Informatica's profiling technology can also be used to generate dynamic mappings, he claims.
"[This is] the notion that when you're building a mapping in real time based on profiling data, based on patterns, we can detect from the metadata that we [had] previously collected -- we can dynamically do things and shape your mappings for you. If there's, for example, a sensitive piece of data, I can automatically insert and recommend a masking routine for you," Loubser explains.
A Work in Progress
Three years ago, Informatica announced its PowerCenter Big Data Edition. That product was more or less what it sounds like: a version of Informatica PowerCenter that used Hadoop's MapReduce engine to do its ETL heavy lifting.
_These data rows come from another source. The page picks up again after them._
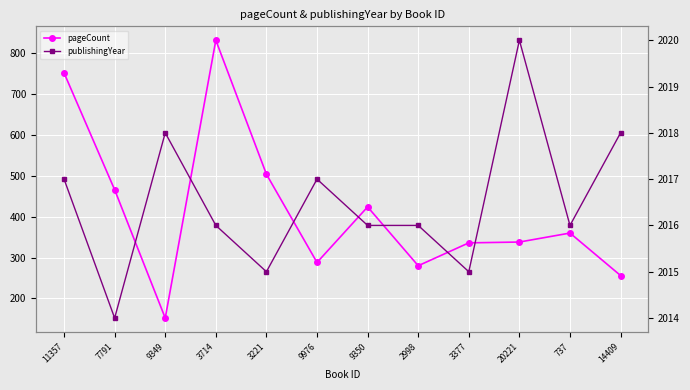

True or false: pageCount and publishingYear intersect in this chart.

False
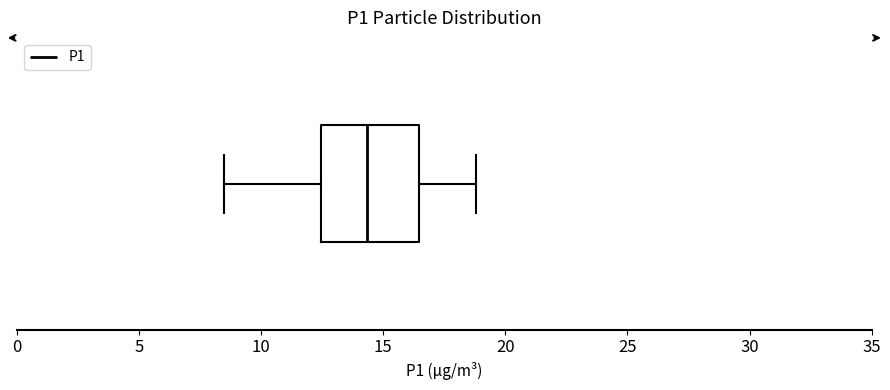

Read this box plot against the x-axis: the position of the median line, the range covered by the box, and the ends of both whiskers. The values are not printed on the chart, so give them approximately, as read against the axis.

median 14.5, box 12.5 to 16.5, whiskers 8.5 to 19.0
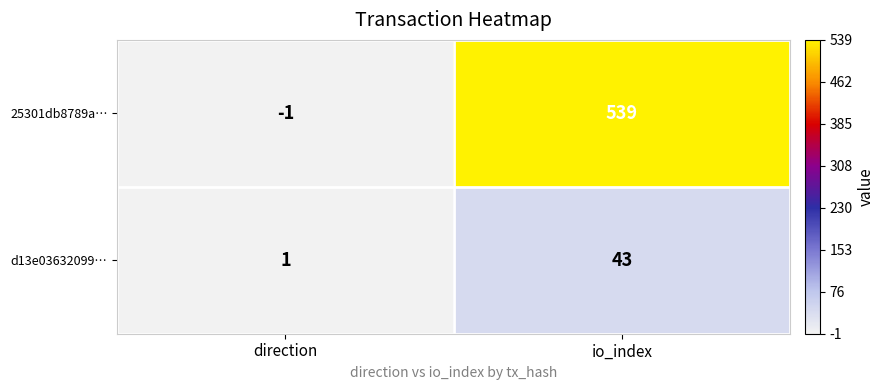

What is the sum of the d13e03632099… values at io_index and direction?

44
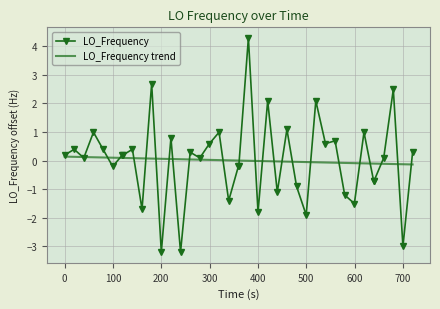

What is the highest value of the LO_Frequency series?

4.3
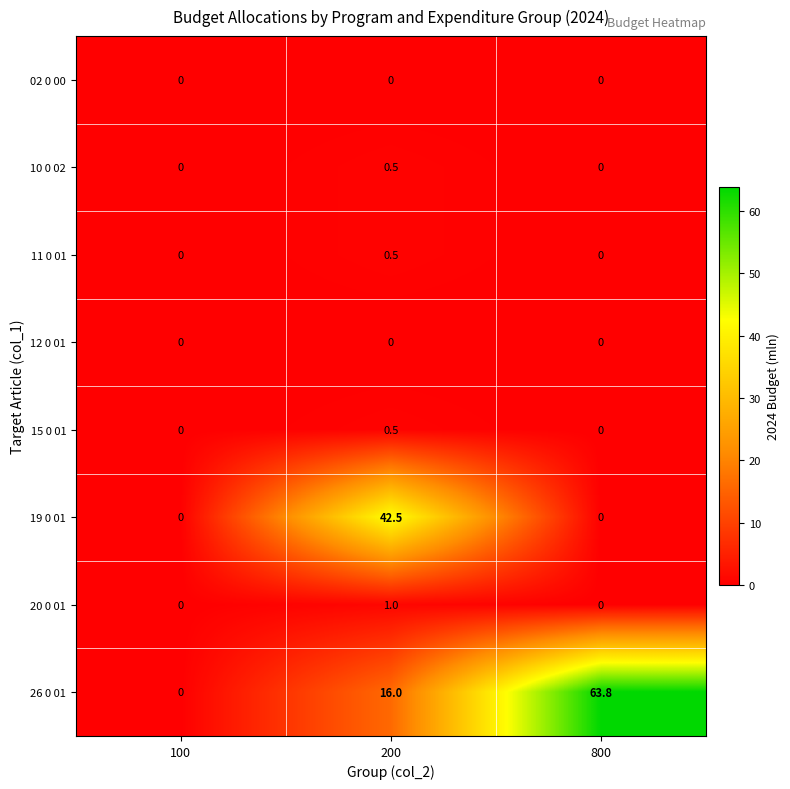

What is the difference between the 11 0 01 values at 200 and 800?

0.5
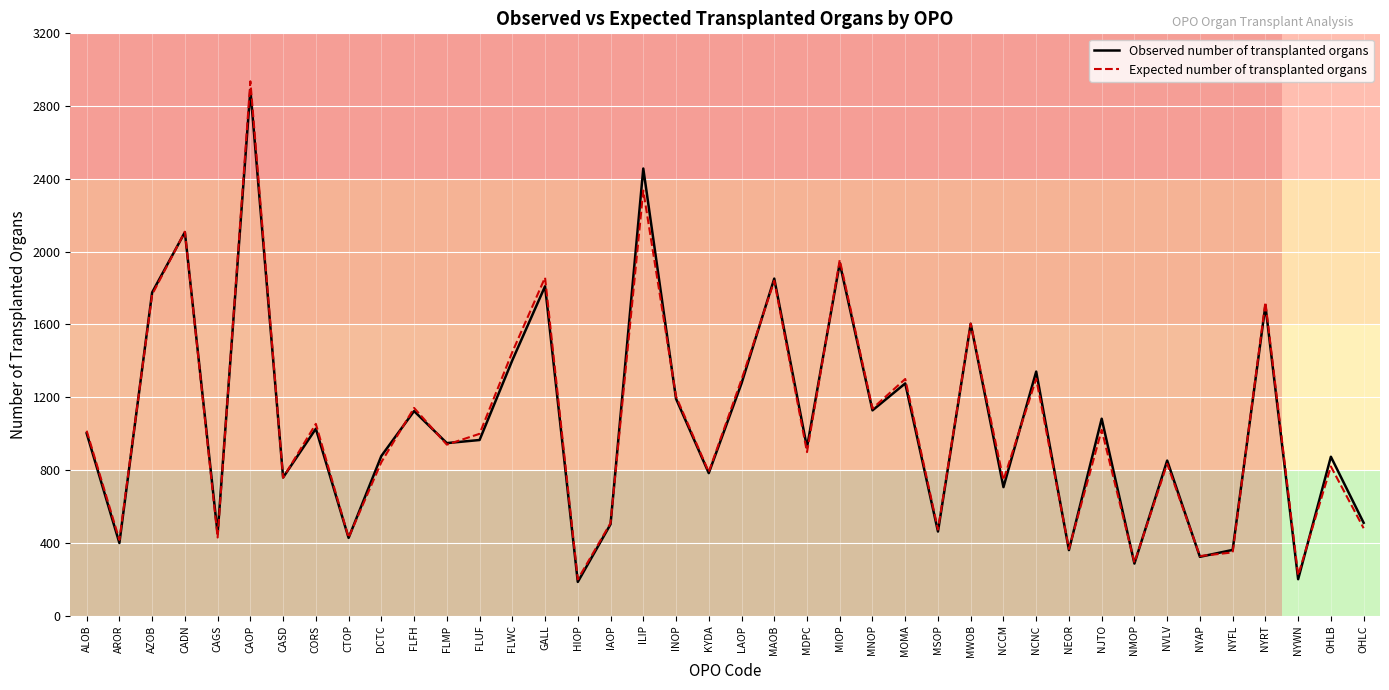

At which label is Observed number of transplanted organs closest to 1537?

MWOB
At the time, the Hadoop environment was still tightly coupled to MapReduce. In late 2013, Hadoop 2.0 shipped with a new resource manager, YARN, that broke this dependence. PowerCenter Big Data Edition also included a limited license for Informatica's conventional (non-Hadoop) PowerCenter product. In this way, customers could use either a conventional SMP server kit or Hadoop MapReduce to perform their ETL processing.
Perhaps PowerCenter Big Data Edition was a stopgap, something designed to buy Informatica some time to develop a full-fledged platform such as Informatica Big Data Management. Perhaps Informatica, like many other vendors, didn't know what to make of the whole Big Data Thing, of new platforms such as Hadoop and MongoDB (just to name a few) or of new competitors -- such as Cloudera, Hortonworks, and MapR -- that seemed to be trying to usurp its place in the market.
Perhaps it was a little bit of both. More likely, however, it was something else. According to Madsen, Informatica Big Data Management is reminiscent of the transition -- starting 12 to 15 years ago -- from basic ETL tools to full-fledged data integration suites. The latter incorporated metadata management, data lineage, data profiling, data quality, and master data management (MDM) capabilities. "This reminds me of the era where we went from ETL tools to data integration suites or platforms. There's almost the same message, just played out in a slightly different IT environment," says Madsen. "It makes sense. I mean, we were talking about a bunch of changes to the industry at that time in the data management sector. Now it's more of a broader IT thing.
"Back then, data management came to [the way we practiced] data integration. Now [data management is] coming to the big data platforms. Like I said, [Informatica] timed this very well."